### Problems and tasks
1 – In the book review below, translate this sentence into Spanish: "Shake has served his time and he has plans to go straight and open a restaurant."
2 – Copy out the part of the book review below that opens with the words containing "Shake has served" and closes with "claimed to be.".
3 – Answer these questions from the book review below.
(a) How old was Shake at his first fall for grand theft auto?
(b) To what city is Shake supposed to drive the car?
(c) What nickname does Dick Moby go by?

### Study text
Wednesday, April 18, 2012

GUTSHOT STRAIGHT - Lou Berney

First line: "Charles Samuel Bouchon - 'Shake' for short, ever since his first fall for grand theft auto when he was nineteen - took another look at his hole cards."

Shake has served his time and he has plans to go straight and open a restaurant. But when his former boss and lover, Alexandra Ilandryan, shows up and offers him an easy job for good money, he's unable to tell her 'no.' After all, that money can help open his restaurant. All he has to do is drive a car to Las Vegas and exchange it for a briefcase then fly back to Los Angeles. Easy goes right out the window when Shake finds a woman bound and gagged in the trunk of the car he's driving. The woman claims to be a housewife whose gambling, no-good husband ran off and left her to face the music with Dick Moby, a.k.a. "The Whale," a Vegas strip-club owner. It isn't until after Shake puts his life on the line for her that he discovers she isn't exactly what she claimed to be.

### Supplied material
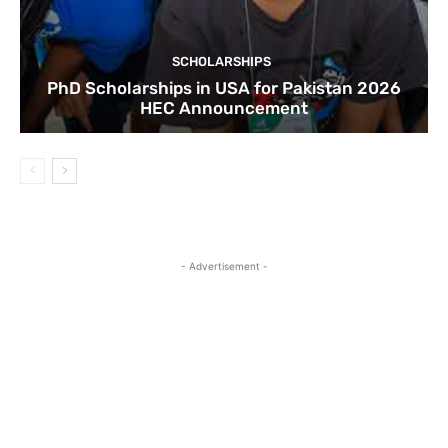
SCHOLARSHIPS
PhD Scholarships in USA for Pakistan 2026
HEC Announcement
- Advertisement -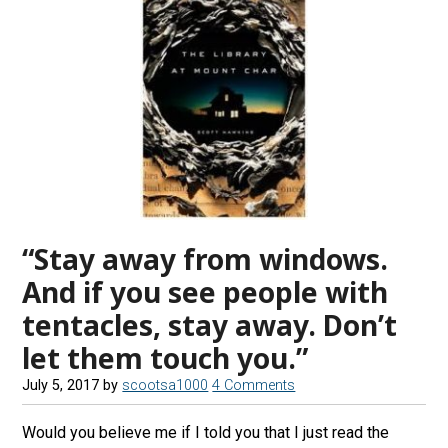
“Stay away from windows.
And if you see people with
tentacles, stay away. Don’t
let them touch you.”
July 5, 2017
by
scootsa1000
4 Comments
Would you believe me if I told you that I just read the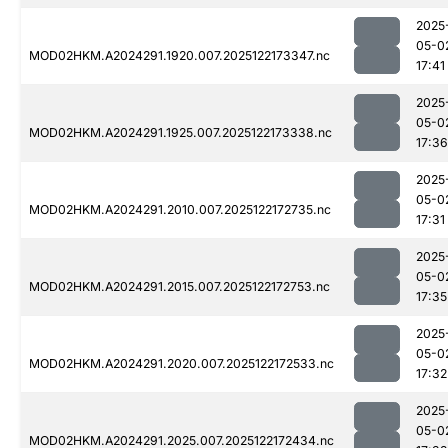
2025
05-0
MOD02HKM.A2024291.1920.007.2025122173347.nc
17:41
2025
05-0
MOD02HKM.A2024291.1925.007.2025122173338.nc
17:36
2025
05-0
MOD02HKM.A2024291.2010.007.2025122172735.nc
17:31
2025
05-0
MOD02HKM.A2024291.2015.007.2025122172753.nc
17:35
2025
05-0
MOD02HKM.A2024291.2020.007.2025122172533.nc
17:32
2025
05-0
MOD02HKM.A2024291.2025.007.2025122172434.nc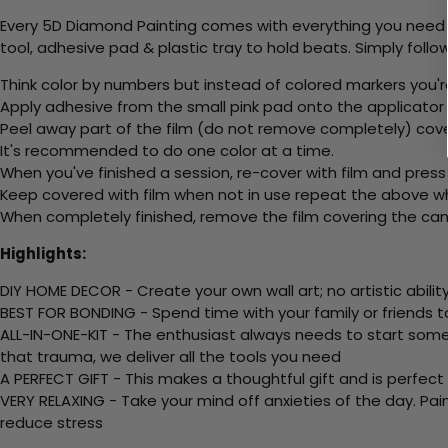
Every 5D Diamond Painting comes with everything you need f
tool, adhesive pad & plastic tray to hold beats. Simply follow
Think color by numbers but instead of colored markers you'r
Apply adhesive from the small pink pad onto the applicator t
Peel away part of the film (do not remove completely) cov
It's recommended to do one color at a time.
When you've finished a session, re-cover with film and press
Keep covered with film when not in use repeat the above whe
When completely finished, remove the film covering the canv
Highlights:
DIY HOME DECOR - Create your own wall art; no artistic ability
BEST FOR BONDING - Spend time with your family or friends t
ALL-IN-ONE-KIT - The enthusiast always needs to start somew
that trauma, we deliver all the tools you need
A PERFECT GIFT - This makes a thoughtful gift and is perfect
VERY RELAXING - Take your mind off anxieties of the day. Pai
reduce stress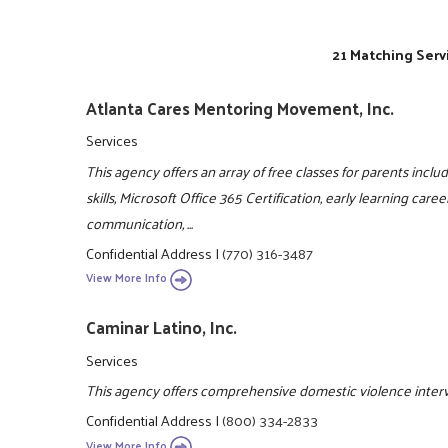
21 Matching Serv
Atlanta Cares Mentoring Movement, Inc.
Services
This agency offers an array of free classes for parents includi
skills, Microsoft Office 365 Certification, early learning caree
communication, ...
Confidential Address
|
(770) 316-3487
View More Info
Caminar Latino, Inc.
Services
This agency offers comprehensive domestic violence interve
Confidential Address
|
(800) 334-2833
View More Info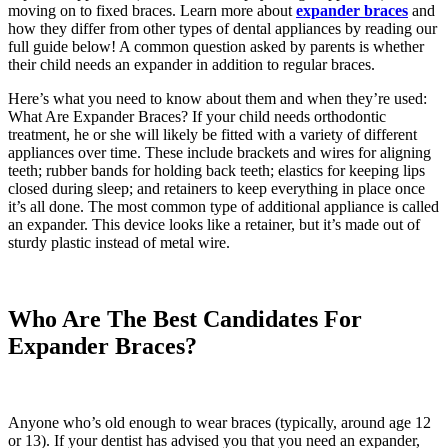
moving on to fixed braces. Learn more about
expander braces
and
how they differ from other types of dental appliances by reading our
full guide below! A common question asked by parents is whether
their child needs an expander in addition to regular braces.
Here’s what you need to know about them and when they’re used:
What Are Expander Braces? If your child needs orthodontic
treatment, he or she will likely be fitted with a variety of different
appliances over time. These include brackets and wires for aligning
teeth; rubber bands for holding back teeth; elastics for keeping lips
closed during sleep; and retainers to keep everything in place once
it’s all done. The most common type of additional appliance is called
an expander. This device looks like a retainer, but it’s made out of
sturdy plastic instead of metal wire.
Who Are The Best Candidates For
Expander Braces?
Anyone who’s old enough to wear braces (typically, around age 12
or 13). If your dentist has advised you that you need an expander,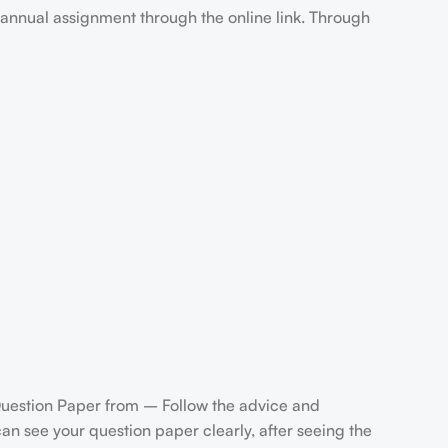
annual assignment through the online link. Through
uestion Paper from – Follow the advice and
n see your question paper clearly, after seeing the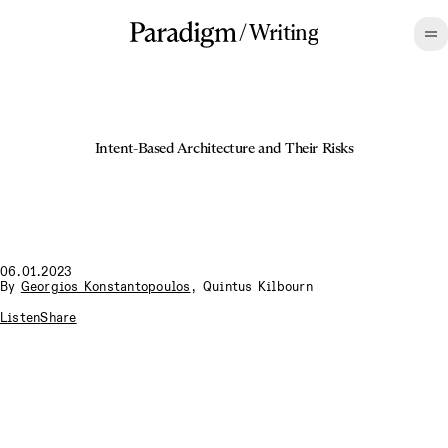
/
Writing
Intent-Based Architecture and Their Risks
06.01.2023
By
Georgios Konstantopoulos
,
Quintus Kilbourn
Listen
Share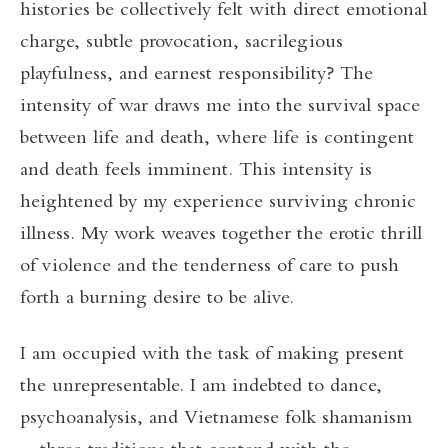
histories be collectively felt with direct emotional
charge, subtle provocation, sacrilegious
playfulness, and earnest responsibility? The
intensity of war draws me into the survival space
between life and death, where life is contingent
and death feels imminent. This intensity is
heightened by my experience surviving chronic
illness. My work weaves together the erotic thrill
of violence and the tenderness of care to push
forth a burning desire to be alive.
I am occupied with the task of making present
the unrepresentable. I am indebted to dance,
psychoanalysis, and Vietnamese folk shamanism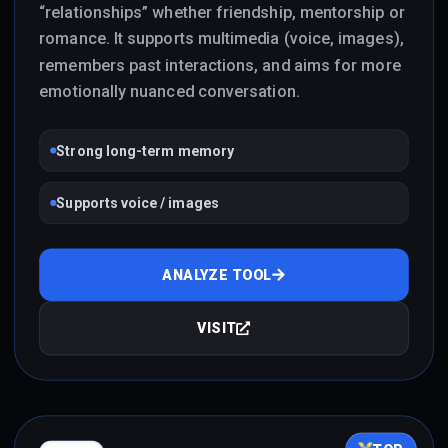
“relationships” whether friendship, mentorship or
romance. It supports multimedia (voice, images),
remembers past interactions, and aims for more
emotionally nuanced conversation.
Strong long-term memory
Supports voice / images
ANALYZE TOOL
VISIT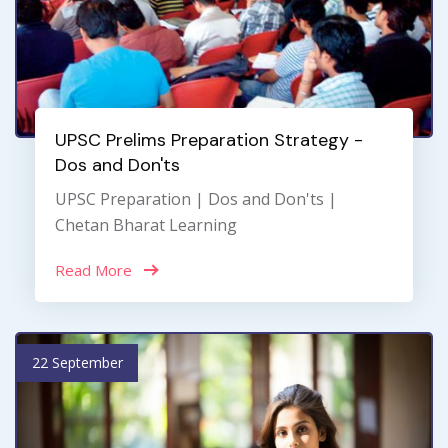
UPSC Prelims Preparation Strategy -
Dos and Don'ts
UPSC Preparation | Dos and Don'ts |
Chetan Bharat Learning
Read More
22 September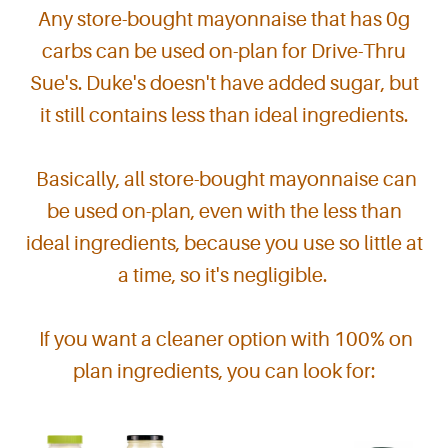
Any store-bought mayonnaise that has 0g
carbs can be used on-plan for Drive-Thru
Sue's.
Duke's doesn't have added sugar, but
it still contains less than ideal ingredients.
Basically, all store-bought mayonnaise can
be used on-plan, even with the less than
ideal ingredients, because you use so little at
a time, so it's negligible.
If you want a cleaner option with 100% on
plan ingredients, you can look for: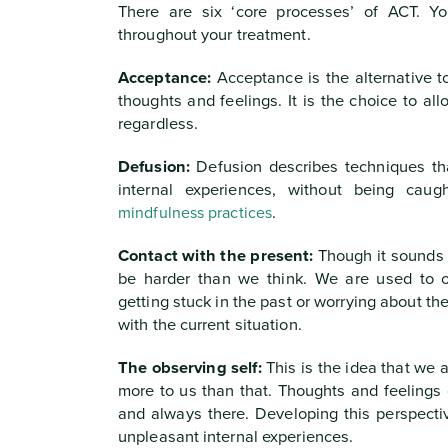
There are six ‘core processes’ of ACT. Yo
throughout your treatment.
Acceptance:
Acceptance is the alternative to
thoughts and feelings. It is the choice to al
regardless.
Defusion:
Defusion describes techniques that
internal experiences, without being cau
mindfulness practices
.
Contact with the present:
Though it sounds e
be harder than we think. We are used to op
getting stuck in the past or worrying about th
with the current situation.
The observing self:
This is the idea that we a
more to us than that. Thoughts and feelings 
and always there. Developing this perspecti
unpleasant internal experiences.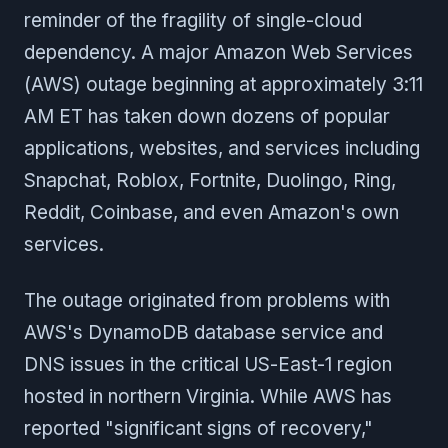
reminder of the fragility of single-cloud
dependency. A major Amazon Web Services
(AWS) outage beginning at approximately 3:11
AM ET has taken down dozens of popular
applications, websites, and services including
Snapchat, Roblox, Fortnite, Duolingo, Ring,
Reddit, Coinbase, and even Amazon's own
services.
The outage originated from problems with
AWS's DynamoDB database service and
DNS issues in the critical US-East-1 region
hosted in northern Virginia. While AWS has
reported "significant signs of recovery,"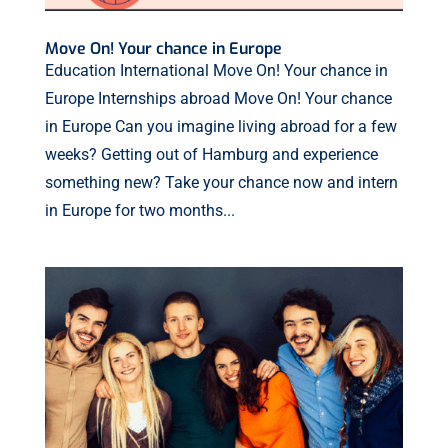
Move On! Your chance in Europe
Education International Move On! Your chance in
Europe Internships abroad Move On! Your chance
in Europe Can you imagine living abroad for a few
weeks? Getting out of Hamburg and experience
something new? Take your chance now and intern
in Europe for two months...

### Answers
1 – Shake ha cumplido su condena y tiene planes de reformarse y abrir un restaurante.

2 –
Shake has served his time and he has plans to go straight and open a restaurant. But when his former boss and lover, Alexandra Ilandryan, shows up and offers him an easy job for good money, he's unable to tell her 'no.' After all, that money can help open his restaurant. All he has to do is drive a car to Las Vegas and exchange it for a briefcase then fly back to Los Angeles. Easy goes right out the window when Shake finds a woman bound and gagged in the trunk of the car he's driving. The woman claims to be a housewife whose gambling, no-good husband ran off and left her to face the music with Dick Moby, a.k.a. "The Whale," a Vegas strip-club owner. It isn't until after Shake puts his life on the line for her that he discovers she isn't exactly what she claimed to be.

3 –
(a) Nineteen.
(b) Las Vegas.
(c) "The Whale."